Ik zen een beest, een verschrikkelijk beest,
Van alle vreselijke kwalen zennekik het meest gevreesd.
Ik zen een beest, een afschuwelijk beest,
Slechte kwaliteiten hee iedereen, mor ik heb die het meest.
Ik stak ooit ne gast met een mes in zijne rug,
Was me da een broekventje, hij dee nog ineens nikske terug.
‘k moest veur de rechter komen, mor ik liet ze in de waan,
ik zee: meneer de juge, hij hee da zelf gedaan.
Ik zen een beest, een verschrikkelijk beest,
Van alle vreselijke kwalen zennekik het meest gevreesd.
Ik zen een beest, een afschuwelijk beest,
Slechte kwaliteiten hee iedereen, mor ik heb die het meest.
Hitler en mussolini die konden er wa van,
Mor deeje nikske dakkik oek ni en kan.
j.r. ewing mokte alted zo van die sluwe plannen,
mor vergeleke met mij zen da mor brave mannen.
Ik zen een beest, een verschrikkelijk beest,
Van alle vreselijke kwalen zennekik het meest gevreesd.

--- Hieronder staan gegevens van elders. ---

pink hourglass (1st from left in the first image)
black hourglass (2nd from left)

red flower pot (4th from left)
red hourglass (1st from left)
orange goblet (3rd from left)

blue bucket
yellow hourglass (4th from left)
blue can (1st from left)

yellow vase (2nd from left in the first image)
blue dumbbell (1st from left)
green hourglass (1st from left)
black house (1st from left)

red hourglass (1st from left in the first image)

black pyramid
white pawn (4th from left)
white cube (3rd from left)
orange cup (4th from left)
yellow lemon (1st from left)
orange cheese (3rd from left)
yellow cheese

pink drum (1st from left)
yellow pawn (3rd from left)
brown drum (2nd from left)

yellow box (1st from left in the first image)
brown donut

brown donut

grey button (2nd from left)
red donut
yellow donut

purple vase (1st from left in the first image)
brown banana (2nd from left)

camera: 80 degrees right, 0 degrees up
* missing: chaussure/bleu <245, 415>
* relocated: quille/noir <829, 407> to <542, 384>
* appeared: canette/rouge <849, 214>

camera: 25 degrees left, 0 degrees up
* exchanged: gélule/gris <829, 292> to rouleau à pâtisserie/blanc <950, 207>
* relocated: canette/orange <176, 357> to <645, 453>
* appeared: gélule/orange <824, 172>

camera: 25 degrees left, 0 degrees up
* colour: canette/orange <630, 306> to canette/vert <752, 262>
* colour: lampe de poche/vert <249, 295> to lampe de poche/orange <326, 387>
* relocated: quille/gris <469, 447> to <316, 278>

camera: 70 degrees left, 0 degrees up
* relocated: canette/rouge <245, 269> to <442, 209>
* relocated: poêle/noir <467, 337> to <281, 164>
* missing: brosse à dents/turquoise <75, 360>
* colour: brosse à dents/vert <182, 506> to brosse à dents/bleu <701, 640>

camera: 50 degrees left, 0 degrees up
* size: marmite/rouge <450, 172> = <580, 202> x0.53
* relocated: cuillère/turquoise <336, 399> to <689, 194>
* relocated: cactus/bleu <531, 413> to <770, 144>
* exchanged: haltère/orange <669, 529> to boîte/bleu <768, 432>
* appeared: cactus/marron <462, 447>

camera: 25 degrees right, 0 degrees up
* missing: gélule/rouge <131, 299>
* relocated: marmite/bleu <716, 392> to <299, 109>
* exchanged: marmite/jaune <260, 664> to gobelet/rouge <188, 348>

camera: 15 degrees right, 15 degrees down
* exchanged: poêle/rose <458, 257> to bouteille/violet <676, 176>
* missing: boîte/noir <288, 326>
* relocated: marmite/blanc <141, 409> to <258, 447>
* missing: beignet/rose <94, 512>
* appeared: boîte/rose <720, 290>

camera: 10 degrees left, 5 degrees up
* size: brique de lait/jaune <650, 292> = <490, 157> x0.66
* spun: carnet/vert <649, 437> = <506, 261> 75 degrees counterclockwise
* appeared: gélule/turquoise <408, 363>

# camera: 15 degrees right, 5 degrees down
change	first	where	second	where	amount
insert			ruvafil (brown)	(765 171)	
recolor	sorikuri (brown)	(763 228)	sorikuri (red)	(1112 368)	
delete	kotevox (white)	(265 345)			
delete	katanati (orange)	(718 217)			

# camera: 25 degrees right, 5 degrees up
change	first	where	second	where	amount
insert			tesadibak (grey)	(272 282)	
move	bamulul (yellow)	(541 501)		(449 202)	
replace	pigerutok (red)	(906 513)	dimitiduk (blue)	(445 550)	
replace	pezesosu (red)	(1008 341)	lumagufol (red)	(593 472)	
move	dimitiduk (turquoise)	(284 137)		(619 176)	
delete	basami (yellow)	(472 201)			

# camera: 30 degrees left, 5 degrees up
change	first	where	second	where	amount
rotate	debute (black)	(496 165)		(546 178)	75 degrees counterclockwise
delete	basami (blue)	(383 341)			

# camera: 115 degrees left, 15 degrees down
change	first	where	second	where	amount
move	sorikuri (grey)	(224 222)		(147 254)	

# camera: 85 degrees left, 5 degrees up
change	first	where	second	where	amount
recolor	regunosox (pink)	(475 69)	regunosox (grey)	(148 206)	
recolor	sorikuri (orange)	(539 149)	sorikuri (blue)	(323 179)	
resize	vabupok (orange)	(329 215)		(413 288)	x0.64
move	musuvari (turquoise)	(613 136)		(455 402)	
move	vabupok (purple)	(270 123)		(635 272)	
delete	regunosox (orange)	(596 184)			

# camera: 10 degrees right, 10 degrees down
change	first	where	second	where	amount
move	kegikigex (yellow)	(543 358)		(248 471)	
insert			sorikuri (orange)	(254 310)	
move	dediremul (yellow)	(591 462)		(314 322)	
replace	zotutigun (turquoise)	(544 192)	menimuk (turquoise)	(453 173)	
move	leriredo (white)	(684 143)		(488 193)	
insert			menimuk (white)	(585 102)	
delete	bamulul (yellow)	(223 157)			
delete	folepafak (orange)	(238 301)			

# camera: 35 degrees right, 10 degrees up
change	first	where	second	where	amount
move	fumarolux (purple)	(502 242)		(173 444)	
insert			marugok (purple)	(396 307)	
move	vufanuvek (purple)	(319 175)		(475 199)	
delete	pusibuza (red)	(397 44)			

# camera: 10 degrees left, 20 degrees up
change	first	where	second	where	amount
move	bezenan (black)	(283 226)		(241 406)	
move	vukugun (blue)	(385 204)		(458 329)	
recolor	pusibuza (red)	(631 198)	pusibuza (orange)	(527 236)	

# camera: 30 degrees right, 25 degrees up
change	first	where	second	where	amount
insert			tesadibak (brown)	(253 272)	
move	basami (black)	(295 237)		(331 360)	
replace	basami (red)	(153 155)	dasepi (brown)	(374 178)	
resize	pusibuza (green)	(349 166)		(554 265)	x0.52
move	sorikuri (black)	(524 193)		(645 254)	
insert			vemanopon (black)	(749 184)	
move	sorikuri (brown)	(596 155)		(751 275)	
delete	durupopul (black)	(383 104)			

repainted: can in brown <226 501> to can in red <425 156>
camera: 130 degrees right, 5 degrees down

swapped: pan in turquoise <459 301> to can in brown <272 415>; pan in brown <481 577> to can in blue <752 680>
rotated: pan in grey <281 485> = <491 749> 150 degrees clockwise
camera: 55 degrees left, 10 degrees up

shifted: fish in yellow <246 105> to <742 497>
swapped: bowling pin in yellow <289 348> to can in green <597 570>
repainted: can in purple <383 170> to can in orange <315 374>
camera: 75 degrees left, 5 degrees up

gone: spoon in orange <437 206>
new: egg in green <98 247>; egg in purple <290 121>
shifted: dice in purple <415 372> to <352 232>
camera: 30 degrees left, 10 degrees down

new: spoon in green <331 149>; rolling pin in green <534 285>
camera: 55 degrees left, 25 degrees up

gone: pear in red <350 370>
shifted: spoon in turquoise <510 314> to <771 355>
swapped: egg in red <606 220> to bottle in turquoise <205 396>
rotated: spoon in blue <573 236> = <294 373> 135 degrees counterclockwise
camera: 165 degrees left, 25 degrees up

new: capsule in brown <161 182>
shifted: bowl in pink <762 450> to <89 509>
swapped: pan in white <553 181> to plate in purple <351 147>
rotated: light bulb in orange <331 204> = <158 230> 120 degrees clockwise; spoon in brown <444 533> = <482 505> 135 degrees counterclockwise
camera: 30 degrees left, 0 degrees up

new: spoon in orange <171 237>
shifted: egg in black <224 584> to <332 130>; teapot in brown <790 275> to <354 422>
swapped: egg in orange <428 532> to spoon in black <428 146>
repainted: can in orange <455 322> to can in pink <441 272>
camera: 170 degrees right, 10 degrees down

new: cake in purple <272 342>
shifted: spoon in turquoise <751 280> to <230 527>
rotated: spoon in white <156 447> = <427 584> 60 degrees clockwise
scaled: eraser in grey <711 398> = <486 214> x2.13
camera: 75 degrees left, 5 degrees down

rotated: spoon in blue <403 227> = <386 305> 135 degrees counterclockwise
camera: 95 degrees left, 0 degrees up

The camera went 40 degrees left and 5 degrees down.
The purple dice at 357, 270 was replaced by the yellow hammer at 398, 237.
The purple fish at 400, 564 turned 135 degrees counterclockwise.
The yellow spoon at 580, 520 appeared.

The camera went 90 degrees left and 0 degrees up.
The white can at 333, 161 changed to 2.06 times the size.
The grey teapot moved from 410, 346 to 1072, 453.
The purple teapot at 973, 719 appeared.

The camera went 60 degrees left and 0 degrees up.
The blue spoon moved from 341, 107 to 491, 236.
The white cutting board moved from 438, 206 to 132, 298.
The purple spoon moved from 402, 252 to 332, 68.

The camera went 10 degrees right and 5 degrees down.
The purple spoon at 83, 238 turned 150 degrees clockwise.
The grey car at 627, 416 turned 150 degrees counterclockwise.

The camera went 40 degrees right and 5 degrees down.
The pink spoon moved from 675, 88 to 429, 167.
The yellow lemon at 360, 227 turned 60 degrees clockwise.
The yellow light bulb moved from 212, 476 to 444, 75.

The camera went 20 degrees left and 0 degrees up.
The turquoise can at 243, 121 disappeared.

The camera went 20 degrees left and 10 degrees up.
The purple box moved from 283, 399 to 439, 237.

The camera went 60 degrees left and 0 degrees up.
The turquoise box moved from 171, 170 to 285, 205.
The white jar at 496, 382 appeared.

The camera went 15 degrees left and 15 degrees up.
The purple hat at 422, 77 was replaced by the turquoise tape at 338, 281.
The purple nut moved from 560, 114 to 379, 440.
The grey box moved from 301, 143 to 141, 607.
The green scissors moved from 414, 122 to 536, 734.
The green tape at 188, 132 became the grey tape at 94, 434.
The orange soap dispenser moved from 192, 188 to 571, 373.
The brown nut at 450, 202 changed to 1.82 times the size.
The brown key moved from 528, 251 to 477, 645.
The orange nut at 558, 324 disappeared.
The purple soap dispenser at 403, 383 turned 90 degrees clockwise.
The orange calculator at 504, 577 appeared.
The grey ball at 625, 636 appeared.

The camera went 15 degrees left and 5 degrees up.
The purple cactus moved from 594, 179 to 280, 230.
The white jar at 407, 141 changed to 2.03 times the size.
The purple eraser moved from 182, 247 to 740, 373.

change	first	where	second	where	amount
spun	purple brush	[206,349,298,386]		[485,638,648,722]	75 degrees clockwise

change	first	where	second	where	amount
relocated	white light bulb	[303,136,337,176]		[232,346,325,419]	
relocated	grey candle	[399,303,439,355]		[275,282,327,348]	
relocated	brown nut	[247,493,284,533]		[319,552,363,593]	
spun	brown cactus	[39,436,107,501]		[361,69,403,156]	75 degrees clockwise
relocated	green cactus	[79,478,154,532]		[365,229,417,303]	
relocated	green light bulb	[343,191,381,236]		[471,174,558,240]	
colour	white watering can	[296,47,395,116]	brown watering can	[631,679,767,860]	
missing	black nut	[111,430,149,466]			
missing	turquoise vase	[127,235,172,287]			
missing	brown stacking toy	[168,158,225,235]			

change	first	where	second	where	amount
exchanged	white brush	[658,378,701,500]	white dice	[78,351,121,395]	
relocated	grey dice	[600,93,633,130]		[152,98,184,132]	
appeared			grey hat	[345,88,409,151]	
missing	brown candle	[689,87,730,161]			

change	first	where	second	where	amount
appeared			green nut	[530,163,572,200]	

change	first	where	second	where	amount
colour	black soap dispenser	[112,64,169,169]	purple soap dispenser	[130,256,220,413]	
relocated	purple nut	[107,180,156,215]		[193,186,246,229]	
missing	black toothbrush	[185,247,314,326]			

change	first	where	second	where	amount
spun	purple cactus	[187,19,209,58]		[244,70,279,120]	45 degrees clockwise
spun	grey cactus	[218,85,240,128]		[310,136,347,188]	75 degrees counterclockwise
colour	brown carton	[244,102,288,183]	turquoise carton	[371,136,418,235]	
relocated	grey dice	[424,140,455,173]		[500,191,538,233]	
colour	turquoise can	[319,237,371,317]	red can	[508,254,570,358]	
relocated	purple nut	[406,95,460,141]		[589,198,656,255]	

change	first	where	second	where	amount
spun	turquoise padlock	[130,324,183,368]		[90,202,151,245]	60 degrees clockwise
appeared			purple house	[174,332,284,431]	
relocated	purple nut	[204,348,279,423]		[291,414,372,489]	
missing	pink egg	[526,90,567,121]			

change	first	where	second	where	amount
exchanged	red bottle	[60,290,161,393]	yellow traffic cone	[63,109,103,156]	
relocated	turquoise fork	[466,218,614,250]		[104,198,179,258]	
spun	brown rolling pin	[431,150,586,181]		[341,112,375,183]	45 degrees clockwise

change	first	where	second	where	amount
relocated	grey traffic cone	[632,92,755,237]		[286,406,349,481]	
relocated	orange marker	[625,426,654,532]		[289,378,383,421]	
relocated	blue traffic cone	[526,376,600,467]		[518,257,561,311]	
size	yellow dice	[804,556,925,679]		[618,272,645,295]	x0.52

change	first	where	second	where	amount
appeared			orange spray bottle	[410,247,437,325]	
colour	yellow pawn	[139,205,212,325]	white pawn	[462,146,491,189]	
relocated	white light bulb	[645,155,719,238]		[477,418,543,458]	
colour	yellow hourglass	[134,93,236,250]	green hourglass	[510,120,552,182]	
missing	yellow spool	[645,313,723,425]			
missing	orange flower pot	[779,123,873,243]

Ik zen een beest, een afschuwelijk beest,
Slechte kwaliteiten hee iedereen, mor ik heb die het meest.
Getrouwd zennek dan ook nooit gewest,
En veur al die mokkes is da nog het best.
Want haddek is een lief, dan had die alted prijs,
En ik klopte heure smoel in frut en appelspijs.
Ik zen een beest, een verschrikkelijk beest,
Van alle vreselijke kwalen zennekik het meest gevreesd.
Ik zen een beest, een afschuwelijk beest,
Slechte kwaliteiten hee iedereen, mor ik heb die het meest.
Ik waskik gesteurven en ik vloogkik nor de hel,
Ik stond veur het vagevuur en ik trokkik on de bel.
Den duvel die dee open en vroeg waddis awe wens?
Toen riepem buiten, want on alles is een grens.
Ik zen een beest, een verschrikkelijk beest,
Van alle vreselijke kwalen zennekik het meest gevreesd.
Ik zen een beest, een afschuwelijk beest,
Slechte kwaliteiten hee iedereen, mor ik heb die het meest.